[Opening DATASET ENTRIES section]
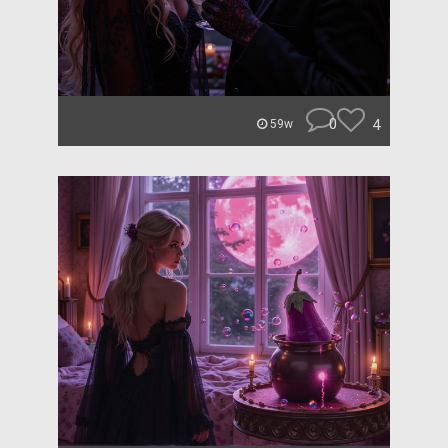
0
4
59w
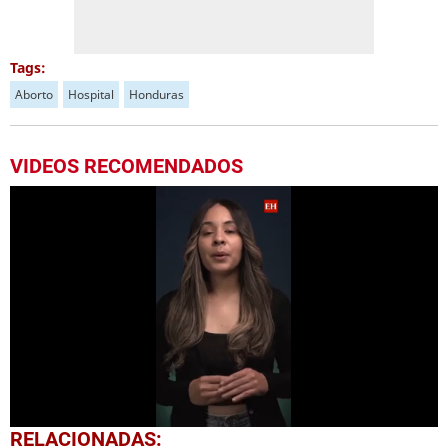
Tags:
Aborto
Hospital
Honduras
VIDEOS RECOMENDADOS
0
RELACIONADAS:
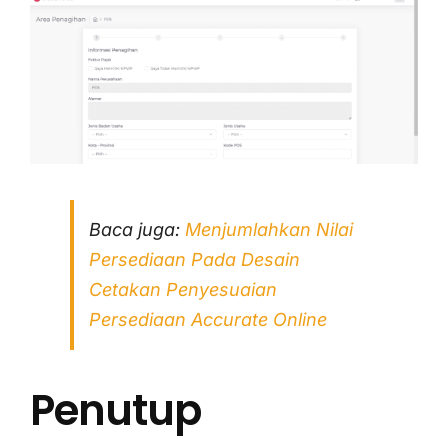
Baca juga:
Menjumlahkan Nilai
Persediaan Pada Desain
Cetakan Penyesuaian
Persediaan Accurate Online
Penutup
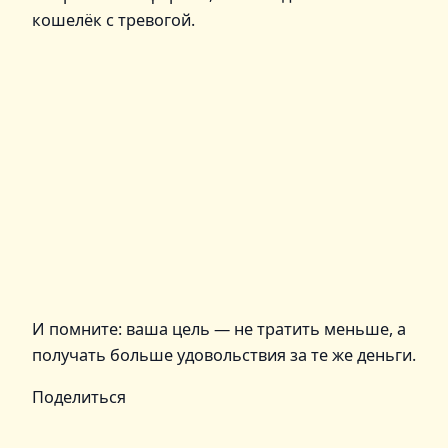
кошелёк с тревогой.
И помните: ваша цель — не тратить меньше, а
получать больше удовольствия за те же деньги.
Поделиться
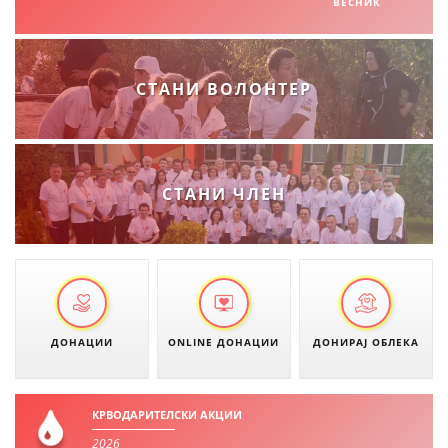
ВЕСНИК
ДЕЈСТВУВАЊЕ
СТАНИ ВОЛОНТЕР
ПРИРАЧНИЦИ
СТРАТЕГИИ
СТАНИ ЧЛЕН
ЕДУКАТИВНО ИНФОРМАТИВНИ МАТЕРИЈАЛИ
БРОШУРИ
ПОСТЕРИ
ПРЕЗЕНТАЦИИ
ДОНАЦИИ
ONLINE ДОНАЦИИ
ДОНИРАЈ ОБЛЕКА
КРВОДАРИТЕЛСКИ АКЦИИ
2026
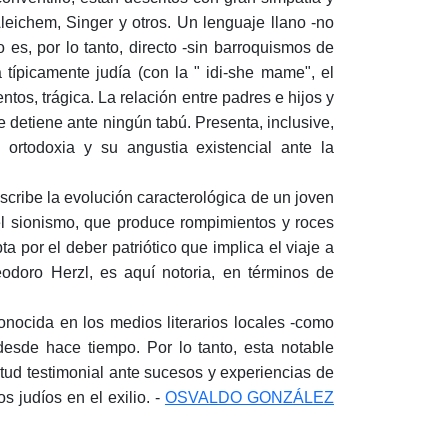
leichem, Singer y otros. Un lenguaje llano -no
 es, por lo tanto, directo -sin barroquismos de
 típicamente judía (con la " idi-she mame", el
tos, trágica. La relación entre padres e hijos y
se detiene ante ningún tabú. Presenta, inclusive,
 ortodoxia y su angustia existencial ante la
scribe la evolución caracterológica de un joven
del sionismo, que produce rompimientos y roces
pta por el deber patriótico que implica el viaje a
Teodoro Herzl, es aquí notoria, en términos de
nocida en los medios literarios locales -como
esde hace tiempo. Por lo tanto, esta notable
itud testimonial ante sucesos y experiencias de
s judíos en el exilio. -
OSVALDO GONZÁLEZ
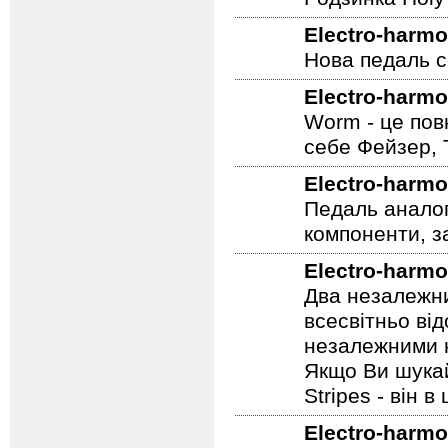
Electro-harmo
Нова педаль се
Electro-harmo
Worm - це пов
себе Фейзер, 
Electro-harmo
Педаль аналог
компоненти, з
Electro-harmo
Два незалежни
всесвітньо ві
незалежними н
Якщо Ви шукай
Stripes - він в 
Electro-harmo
[Closing DATASET ENTRIES section]
> WORK ORDER: Report each line in the data above that holds the word "tanto" by copying it.

> EXERCISE RESULT:
 es, por lo tanto, directo -sin barroquismos de
esde hace tiempo. Por lo tanto, esta notable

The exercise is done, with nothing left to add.